THE PROBLEM:
Rewrite the lines below, substituting "Access Information" for every "Accessibility" and changing nothing else. Leave the pictures out of your answer.

---- SUPPLIED INFORMATION

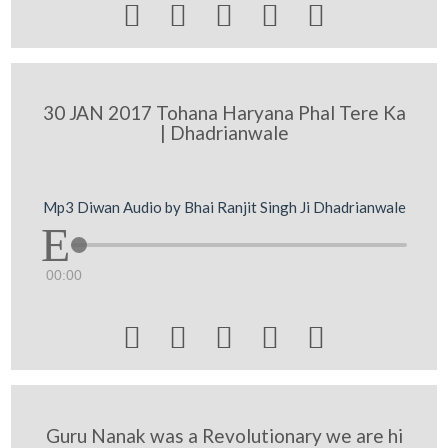





30 JAN 2017 Tohana Haryana Phal Tere Ka
| Dhadrianwale
Mp3 Diwan Audio by Bhai Ranjit Singh Ji Dhadrianwale
00:00





Guru Nanak was a Revolutionary we are hi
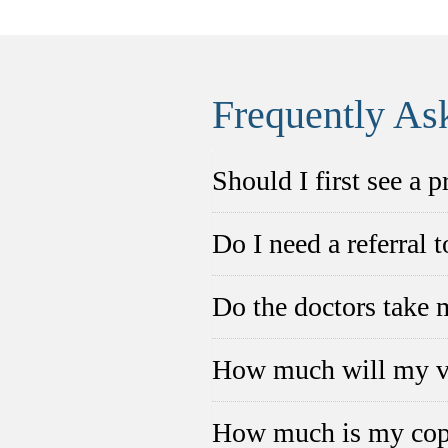
Frequently As
Should I first see a 
Do I need a referral 
Do the doctors take 
How much will my vi
How much is my co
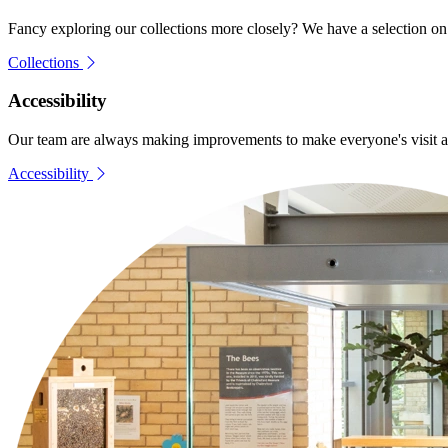
Fancy exploring our collections more closely? We have a selection on t
Collections
Accessibility
Our team are always making improvements to make everyone's visit as e
Accessibility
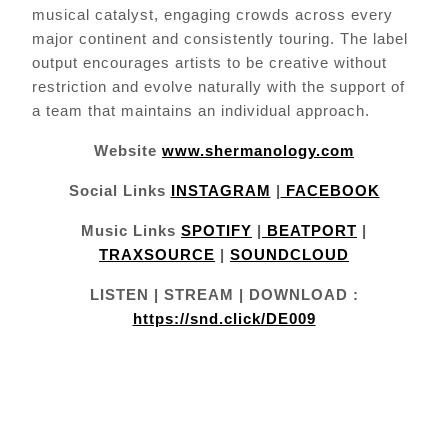
musical catalyst, engaging crowds across every
major continent and consistently touring. The label
output encourages artists to be creative without
restriction and evolve naturally with the support of
a team that maintains an individual approach.
Website
www.shermanology.com
Social Links
INSTAGRAM
|
FACEBOOK
Music Links
SPOTIFY
|
BEATPORT
|
TRAXSOURCE
|
SOUNDCLOUD
LISTEN | STREAM | DOWNLOAD :
https://snd.click/DE009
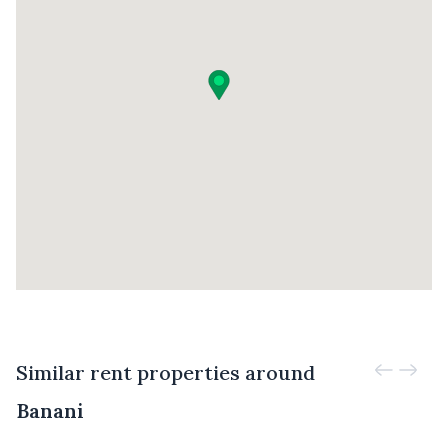
Similar rent properties around
Banani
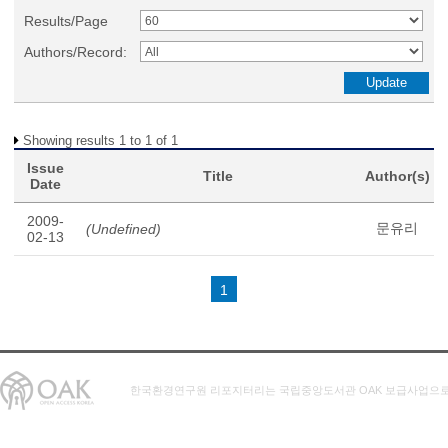
Results/Page
Authors/Record:
Showing results 1 to 1 of 1
Issue
Title
Author(s)
Date
2009-
문유리
(Undefined)
02-13
1
한국환경연구원 리포지터리는 국립중앙도서관 OAK 보급사업으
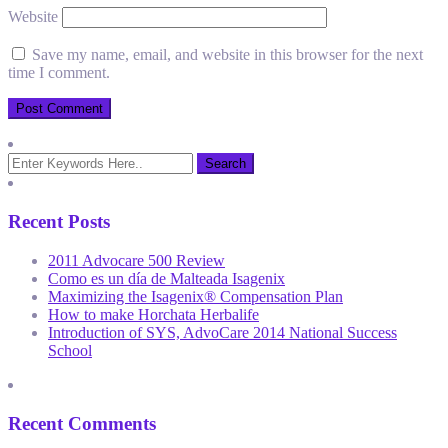
Website
Save my name, email, and website in this browser for the next
time I comment.
Recent Posts
2011 Advocare 500 Review
Como es un día de Malteada Isagenix
Maximizing the Isagenix® Compensation Plan
How to make Horchata Herbalife
Introduction of SYS, AdvoCare 2014 National Success
School
Recent Comments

--------

ANSWER FOR THE TASK:





30 JAN 2017 Tohana Haryana Phal Tere Ka
| Dhadrianwale
Mp3 Diwan Audio by Bhai Ranjit Singh Ji Dhadrianwale
00:00





Guru Nanak was a Revolutionary we are hi
Frequently As
Should I first see a 
Do I need a referral 
Do the doctors take 
How much will my vi
How much is my co
Fancy exploring our collections more closely? We have a selection on t
Collections
Access Information
Our team are always making improvements to make everyone's visit as e
Access Information
musical catalyst, engaging crowds across every
major continent and consistently touring. The label
output encourages artists to be creative without
restriction and evolve naturally with the support of
a team that maintains an individual approach.
Website
www.shermanology.com
Social Links
INSTAGRAM
|
FACEBOOK
Music Links
SPOTIFY
|
BEATPORT
|
TRAXSOURCE
|
SOUNDCLOUD
LISTEN | STREAM | DOWNLOAD :
https://snd.click/DE009
Similar rent properties around
Banani
Results/Page
Authors/Record:
Showing results 1 to 1 of 1
Issue
Title
Author(s)
Date
2009-
문유리
(Undefined)
02-13
1
한국환경연구원 리포지터리는 국립중앙도서관 OAK 보급사업으
Website
Save my name, email, and website in this browser for the next
time I comment.
Recent Posts
2011 Advocare 500 Review
Como es un día de Malteada Isagenix
Maximizing the Isagenix® Compensation Plan
How to make Horchata Herbalife
Introduction of SYS, AdvoCare 2014 National Success
School
Recent Comments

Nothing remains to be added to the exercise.